Records provided ▸
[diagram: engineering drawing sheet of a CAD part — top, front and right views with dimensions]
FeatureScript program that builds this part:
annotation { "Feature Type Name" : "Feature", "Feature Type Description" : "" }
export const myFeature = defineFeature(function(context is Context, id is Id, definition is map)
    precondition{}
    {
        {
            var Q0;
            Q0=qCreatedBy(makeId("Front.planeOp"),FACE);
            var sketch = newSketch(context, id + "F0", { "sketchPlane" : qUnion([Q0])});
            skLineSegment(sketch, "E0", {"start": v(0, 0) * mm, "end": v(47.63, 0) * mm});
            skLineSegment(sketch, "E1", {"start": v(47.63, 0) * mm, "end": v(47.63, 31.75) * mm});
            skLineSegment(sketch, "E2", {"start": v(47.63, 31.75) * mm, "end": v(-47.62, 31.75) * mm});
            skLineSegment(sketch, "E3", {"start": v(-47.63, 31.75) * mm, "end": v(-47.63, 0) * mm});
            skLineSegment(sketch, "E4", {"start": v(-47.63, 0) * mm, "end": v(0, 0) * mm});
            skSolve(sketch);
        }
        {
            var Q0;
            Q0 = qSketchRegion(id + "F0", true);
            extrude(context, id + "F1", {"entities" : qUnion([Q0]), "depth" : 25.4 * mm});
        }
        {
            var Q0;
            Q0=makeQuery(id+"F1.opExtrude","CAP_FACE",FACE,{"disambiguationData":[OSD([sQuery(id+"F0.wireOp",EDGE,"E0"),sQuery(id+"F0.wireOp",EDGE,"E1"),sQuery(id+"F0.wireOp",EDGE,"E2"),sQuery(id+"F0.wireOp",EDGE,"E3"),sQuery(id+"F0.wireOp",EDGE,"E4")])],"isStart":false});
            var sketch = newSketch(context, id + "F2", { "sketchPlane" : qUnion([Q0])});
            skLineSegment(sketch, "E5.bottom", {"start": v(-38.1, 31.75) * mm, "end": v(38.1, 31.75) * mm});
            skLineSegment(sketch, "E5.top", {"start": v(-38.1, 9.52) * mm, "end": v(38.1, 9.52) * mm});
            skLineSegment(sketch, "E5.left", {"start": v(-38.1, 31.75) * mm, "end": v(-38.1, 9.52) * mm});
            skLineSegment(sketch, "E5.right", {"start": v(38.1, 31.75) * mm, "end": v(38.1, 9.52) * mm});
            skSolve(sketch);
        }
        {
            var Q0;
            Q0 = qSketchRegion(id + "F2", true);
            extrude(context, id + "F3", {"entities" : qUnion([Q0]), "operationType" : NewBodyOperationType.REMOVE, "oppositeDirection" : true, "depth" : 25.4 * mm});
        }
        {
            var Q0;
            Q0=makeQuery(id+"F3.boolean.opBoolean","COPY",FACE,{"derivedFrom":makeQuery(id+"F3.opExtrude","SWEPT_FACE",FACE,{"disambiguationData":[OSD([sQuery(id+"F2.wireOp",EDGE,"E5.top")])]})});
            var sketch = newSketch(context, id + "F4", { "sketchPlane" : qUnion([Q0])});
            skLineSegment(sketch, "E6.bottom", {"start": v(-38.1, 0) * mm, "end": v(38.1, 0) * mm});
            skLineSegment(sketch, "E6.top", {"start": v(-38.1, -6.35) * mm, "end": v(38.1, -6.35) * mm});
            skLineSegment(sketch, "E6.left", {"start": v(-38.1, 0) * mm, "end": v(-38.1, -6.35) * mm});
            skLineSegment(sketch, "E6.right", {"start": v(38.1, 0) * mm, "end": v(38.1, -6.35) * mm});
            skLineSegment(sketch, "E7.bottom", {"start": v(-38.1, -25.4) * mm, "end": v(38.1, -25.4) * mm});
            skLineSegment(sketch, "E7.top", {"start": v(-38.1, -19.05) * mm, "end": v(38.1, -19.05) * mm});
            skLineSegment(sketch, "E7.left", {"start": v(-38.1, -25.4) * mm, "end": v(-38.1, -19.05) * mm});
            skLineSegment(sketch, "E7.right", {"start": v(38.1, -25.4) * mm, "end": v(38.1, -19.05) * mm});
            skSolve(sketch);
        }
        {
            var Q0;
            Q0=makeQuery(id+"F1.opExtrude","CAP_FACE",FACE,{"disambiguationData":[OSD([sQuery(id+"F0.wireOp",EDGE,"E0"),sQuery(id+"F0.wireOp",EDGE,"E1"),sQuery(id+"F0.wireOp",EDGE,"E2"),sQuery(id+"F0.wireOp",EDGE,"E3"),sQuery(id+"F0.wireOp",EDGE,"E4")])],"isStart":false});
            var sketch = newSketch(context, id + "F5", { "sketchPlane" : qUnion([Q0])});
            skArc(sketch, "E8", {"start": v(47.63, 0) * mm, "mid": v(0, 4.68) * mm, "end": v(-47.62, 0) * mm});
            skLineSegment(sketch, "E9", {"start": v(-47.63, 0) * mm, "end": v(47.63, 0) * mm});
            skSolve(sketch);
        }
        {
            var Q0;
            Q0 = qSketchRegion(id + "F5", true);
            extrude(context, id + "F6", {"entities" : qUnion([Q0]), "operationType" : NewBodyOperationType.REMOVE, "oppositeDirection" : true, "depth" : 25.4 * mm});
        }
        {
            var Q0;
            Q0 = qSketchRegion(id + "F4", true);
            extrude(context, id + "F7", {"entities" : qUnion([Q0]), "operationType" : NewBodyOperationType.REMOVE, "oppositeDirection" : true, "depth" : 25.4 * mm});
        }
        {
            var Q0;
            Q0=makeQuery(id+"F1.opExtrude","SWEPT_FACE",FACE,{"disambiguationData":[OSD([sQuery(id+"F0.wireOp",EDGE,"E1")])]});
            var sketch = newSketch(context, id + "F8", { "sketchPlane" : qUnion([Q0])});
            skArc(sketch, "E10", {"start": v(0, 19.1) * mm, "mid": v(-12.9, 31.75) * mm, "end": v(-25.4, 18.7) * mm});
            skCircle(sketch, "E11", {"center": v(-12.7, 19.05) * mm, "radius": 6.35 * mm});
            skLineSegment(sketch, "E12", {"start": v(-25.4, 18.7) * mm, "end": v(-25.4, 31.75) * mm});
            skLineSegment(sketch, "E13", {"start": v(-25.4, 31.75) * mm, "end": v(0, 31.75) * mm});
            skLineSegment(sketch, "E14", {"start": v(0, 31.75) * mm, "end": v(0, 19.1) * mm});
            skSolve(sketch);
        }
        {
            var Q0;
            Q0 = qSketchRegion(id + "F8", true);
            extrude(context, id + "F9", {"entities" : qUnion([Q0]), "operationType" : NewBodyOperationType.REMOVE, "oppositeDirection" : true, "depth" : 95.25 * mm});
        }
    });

Challenge ▸ Copy out every line of the records above word for word, leaving nothing out and changing nothing.

Full answer ▸
[diagram: engineering drawing sheet of a CAD part — top, front and right views with dimensions]
FeatureScript program that builds this part:
annotation { "Feature Type Name" : "Feature", "Feature Type Description" : "" }
export const myFeature = defineFeature(function(context is Context, id is Id, definition is map)
    precondition{}
    {
        {
            var Q0;
            Q0=qCreatedBy(makeId("Front.planeOp"),FACE);
            var sketch = newSketch(context, id + "F0", { "sketchPlane" : qUnion([Q0])});
            skLineSegment(sketch, "E0", {"start": v(0, 0) * mm, "end": v(47.63, 0) * mm});
            skLineSegment(sketch, "E1", {"start": v(47.63, 0) * mm, "end": v(47.63, 31.75) * mm});
            skLineSegment(sketch, "E2", {"start": v(47.63, 31.75) * mm, "end": v(-47.62, 31.75) * mm});
            skLineSegment(sketch, "E3", {"start": v(-47.63, 31.75) * mm, "end": v(-47.63, 0) * mm});
            skLineSegment(sketch, "E4", {"start": v(-47.63, 0) * mm, "end": v(0, 0) * mm});
            skSolve(sketch);
        }
        {
            var Q0;
            Q0 = qSketchRegion(id + "F0", true);
            extrude(context, id + "F1", {"entities" : qUnion([Q0]), "depth" : 25.4 * mm});
        }
        {
            var Q0;
            Q0=makeQuery(id+"F1.opExtrude","CAP_FACE",FACE,{"disambiguationData":[OSD([sQuery(id+"F0.wireOp",EDGE,"E0"),sQuery(id+"F0.wireOp",EDGE,"E1"),sQuery(id+"F0.wireOp",EDGE,"E2"),sQuery(id+"F0.wireOp",EDGE,"E3"),sQuery(id+"F0.wireOp",EDGE,"E4")])],"isStart":false});
            var sketch = newSketch(context, id + "F2", { "sketchPlane" : qUnion([Q0])});
            skLineSegment(sketch, "E5.bottom", {"start": v(-38.1, 31.75) * mm, "end": v(38.1, 31.75) * mm});
            skLineSegment(sketch, "E5.top", {"start": v(-38.1, 9.52) * mm, "end": v(38.1, 9.52) * mm});
            skLineSegment(sketch, "E5.left", {"start": v(-38.1, 31.75) * mm, "end": v(-38.1, 9.52) * mm});
            skLineSegment(sketch, "E5.right", {"start": v(38.1, 31.75) * mm, "end": v(38.1, 9.52) * mm});
            skSolve(sketch);
        }
        {
            var Q0;
            Q0 = qSketchRegion(id + "F2", true);
            extrude(context, id + "F3", {"entities" : qUnion([Q0]), "operationType" : NewBodyOperationType.REMOVE, "oppositeDirection" : true, "depth" : 25.4 * mm});
        }
        {
            var Q0;
            Q0=makeQuery(id+"F3.boolean.opBoolean","COPY",FACE,{"derivedFrom":makeQuery(id+"F3.opExtrude","SWEPT_FACE",FACE,{"disambiguationData":[OSD([sQuery(id+"F2.wireOp",EDGE,"E5.top")])]})});
            var sketch = newSketch(context, id + "F4", { "sketchPlane" : qUnion([Q0])});
            skLineSegment(sketch, "E6.bottom", {"start": v(-38.1, 0) * mm, "end": v(38.1, 0) * mm});
            skLineSegment(sketch, "E6.top", {"start": v(-38.1, -6.35) * mm, "end": v(38.1, -6.35) * mm});
            skLineSegment(sketch, "E6.left", {"start": v(-38.1, 0) * mm, "end": v(-38.1, -6.35) * mm});
            skLineSegment(sketch, "E6.right", {"start": v(38.1, 0) * mm, "end": v(38.1, -6.35) * mm});
            skLineSegment(sketch, "E7.bottom", {"start": v(-38.1, -25.4) * mm, "end": v(38.1, -25.4) * mm});
            skLineSegment(sketch, "E7.top", {"start": v(-38.1, -19.05) * mm, "end": v(38.1, -19.05) * mm});
            skLineSegment(sketch, "E7.left", {"start": v(-38.1, -25.4) * mm, "end": v(-38.1, -19.05) * mm});
            skLineSegment(sketch, "E7.right", {"start": v(38.1, -25.4) * mm, "end": v(38.1, -19.05) * mm});
            skSolve(sketch);
        }
        {
            var Q0;
            Q0=makeQuery(id+"F1.opExtrude","CAP_FACE",FACE,{"disambiguationData":[OSD([sQuery(id+"F0.wireOp",EDGE,"E0"),sQuery(id+"F0.wireOp",EDGE,"E1"),sQuery(id+"F0.wireOp",EDGE,"E2"),sQuery(id+"F0.wireOp",EDGE,"E3"),sQuery(id+"F0.wireOp",EDGE,"E4")])],"isStart":false});
            var sketch = newSketch(context, id + "F5", { "sketchPlane" : qUnion([Q0])});
            skArc(sketch, "E8", {"start": v(47.63, 0) * mm, "mid": v(0, 4.68) * mm, "end": v(-47.62, 0) * mm});
            skLineSegment(sketch, "E9", {"start": v(-47.63, 0) * mm, "end": v(47.63, 0) * mm});
            skSolve(sketch);
        }
        {
            var Q0;
            Q0 = qSketchRegion(id + "F5", true);
            extrude(context, id + "F6", {"entities" : qUnion([Q0]), "operationType" : NewBodyOperationType.REMOVE, "oppositeDirection" : true, "depth" : 25.4 * mm});
        }
        {
            var Q0;
            Q0 = qSketchRegion(id + "F4", true);
            extrude(context, id + "F7", {"entities" : qUnion([Q0]), "operationType" : NewBodyOperationType.REMOVE, "oppositeDirection" : true, "depth" : 25.4 * mm});
        }
        {
            var Q0;
            Q0=makeQuery(id+"F1.opExtrude","SWEPT_FACE",FACE,{"disambiguationData":[OSD([sQuery(id+"F0.wireOp",EDGE,"E1")])]});
            var sketch = newSketch(context, id + "F8", { "sketchPlane" : qUnion([Q0])});
            skArc(sketch, "E10", {"start": v(0, 19.1) * mm, "mid": v(-12.9, 31.75) * mm, "end": v(-25.4, 18.7) * mm});
            skCircle(sketch, "E11", {"center": v(-12.7, 19.05) * mm, "radius": 6.35 * mm});
            skLineSegment(sketch, "E12", {"start": v(-25.4, 18.7) * mm, "end": v(-25.4, 31.75) * mm});
            skLineSegment(sketch, "E13", {"start": v(-25.4, 31.75) * mm, "end": v(0, 31.75) * mm});
            skLineSegment(sketch, "E14", {"start": v(0, 31.75) * mm, "end": v(0, 19.1) * mm});
            skSolve(sketch);
        }
        {
            var Q0;
            Q0 = qSketchRegion(id + "F8", true);
            extrude(context, id + "F9", {"entities" : qUnion([Q0]), "operationType" : NewBodyOperationType.REMOVE, "oppositeDirection" : true, "depth" : 95.25 * mm});
        }
    });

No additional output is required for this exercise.